Selected text:
________________________

Current "votes" situation: INTP 2 - INFJ 3
This is fun, thank you everybody. I hope more will come.


----------



## Grandmaster Yoda (Jan 18, 2014)

Who'sWho said:


> So, in essence, you imply I'm an INFJ. Thank you Grandmaster Yoda. I would've maybe have theorized about Utilitarianism vs. deontology ethics or something like that - if I didn't already do that in the course of my studies some years ago. I've understood those general binaries sufficiently enough to discard discussing them when talking about a particular sitation. If the question was abstract and asked just "what is moral in principle?" than my answer would likely have gone into a discussion of the fundamentals of ethics, but I would never discuss them in a random public forum situation because it takes too much time to develop a complete picture, and the other side might not actually be able to entertain the thought for long enough or have required knowledge. Most people cannot understand Kant or similar thinkers, so most people are disqualified.


We have preliminary correlation with the Se/Ni axis. We may preliminarily suspect that you are one of the types on the left side.

________________________

Entries supplied:
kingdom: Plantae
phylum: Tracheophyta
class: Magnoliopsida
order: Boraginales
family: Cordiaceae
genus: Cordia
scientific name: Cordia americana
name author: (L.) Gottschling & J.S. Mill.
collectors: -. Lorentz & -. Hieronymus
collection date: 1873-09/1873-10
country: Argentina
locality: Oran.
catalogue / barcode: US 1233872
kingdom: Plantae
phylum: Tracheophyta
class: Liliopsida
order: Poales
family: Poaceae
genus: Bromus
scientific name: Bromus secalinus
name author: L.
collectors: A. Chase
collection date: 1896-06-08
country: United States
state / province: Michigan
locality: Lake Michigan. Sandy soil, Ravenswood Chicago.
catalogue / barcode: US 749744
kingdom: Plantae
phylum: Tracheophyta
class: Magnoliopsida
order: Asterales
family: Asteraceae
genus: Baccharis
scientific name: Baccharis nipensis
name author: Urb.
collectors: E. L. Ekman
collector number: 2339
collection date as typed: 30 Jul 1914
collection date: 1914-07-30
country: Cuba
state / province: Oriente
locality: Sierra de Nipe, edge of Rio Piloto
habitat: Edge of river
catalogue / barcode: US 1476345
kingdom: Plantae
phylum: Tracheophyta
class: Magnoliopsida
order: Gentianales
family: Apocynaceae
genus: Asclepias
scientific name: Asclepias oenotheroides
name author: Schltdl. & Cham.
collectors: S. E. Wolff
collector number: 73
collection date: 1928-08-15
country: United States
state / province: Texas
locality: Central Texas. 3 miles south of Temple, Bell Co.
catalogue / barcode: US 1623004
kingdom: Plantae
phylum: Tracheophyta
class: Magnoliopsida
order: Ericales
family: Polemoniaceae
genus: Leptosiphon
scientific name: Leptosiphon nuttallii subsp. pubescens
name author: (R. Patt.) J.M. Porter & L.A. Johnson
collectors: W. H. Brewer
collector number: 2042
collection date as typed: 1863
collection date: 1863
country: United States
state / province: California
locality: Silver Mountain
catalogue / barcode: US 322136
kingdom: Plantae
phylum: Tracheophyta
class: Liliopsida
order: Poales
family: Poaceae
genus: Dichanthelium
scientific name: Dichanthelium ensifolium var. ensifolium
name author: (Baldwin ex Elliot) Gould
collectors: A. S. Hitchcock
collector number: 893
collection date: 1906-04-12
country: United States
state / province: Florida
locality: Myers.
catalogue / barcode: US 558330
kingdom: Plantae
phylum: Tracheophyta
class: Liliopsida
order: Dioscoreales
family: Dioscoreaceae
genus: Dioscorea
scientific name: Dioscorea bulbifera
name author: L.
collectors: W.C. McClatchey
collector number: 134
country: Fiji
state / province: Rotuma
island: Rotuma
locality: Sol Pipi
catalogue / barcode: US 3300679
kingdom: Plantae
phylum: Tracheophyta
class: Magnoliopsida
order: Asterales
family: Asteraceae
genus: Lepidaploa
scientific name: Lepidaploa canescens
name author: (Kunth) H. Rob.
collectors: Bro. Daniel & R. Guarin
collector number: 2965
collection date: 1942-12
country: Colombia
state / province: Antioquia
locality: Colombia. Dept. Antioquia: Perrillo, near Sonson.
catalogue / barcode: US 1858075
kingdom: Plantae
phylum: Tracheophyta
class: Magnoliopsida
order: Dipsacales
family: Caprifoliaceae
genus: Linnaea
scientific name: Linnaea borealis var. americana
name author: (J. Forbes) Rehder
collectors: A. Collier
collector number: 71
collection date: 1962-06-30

________________________

Task list:
• A. Does the forum excerpt support each of these statements? Answer yes or no for each, quoting the words that decide it.
(i) The current count is INTP 2 and INFJ 3.
(ii) The quoted poster would happily discuss the fundamentals of ethics in a random public forum.
(iii) Grandmaster Yoda calls the correlation with the Se/Ni axis firm and final.
• B. Based on the forum excerpt, what are the answers to these questions?
(i) What does the poster who reports the vote count hope for?
(ii) When did the quoted poster theorize about utilitarianism versus deontology?
(iii) Which axis does Grandmaster Yoda mention?
• C. Could you extend the forum exchange about personality typing, picking up right after its final sentence?
The listing has no connection to the forum excerpt.

Answers for the exercise:
• A.
(i) Yes: "INTP 2 - INFJ 3"
(ii) No: "I would never discuss them in a random public forum situation"
(iii) No: "We have preliminary correlation with the Se/Ni axis"

• B.
(i) That more will come.
(ii) In the course of their studies some years ago.
(iii) The Se/Ni axis.

• C.
The next question is another one that is easy to interpret.


What is your favorite movie and why?


----------



## Who'sWho (Dec 22, 2020)

Grandmaster Yoda said:


> What is your favorite movie and why?


Lord of the Rings. Good versus Evil, truth versus falsehood, virtue versus weakness (edit: Beauty versus ugliness!). It's the movie serial I watch almost 2 times per year. My favorite character is Aragorn. I'm not saying I AM like Aragorn, but I'm most drawn to that archetype.

I mean, I could talk about this movie (and books) for hours. But basically, as I watch it it's as if I'm getting realligned and centered, reinvigorated in my aspirations.

(And btw, I am quite knowledgable about the history of cinema, and I've watched a lot of what are considered to be classics. I also love Fellini, Bergman, Orson Welles and a few other "more artistic" filmmakers. But still, Lotr wins it with it's simplicity and universal nature)


----------



## Grandmaster Yoda (Jan 18, 2014)

Who'sWho said:


> Lord of the Rings. Good versus Evil, truth versus falsehood, virtue versus weakness (edit: Beauty versus ugliness!). It's the movie serial I watch almost 2 times per year. My favorite character is Aragorn. I'm not saying I AM like Aragorn, but I'm most drawn to that archetype.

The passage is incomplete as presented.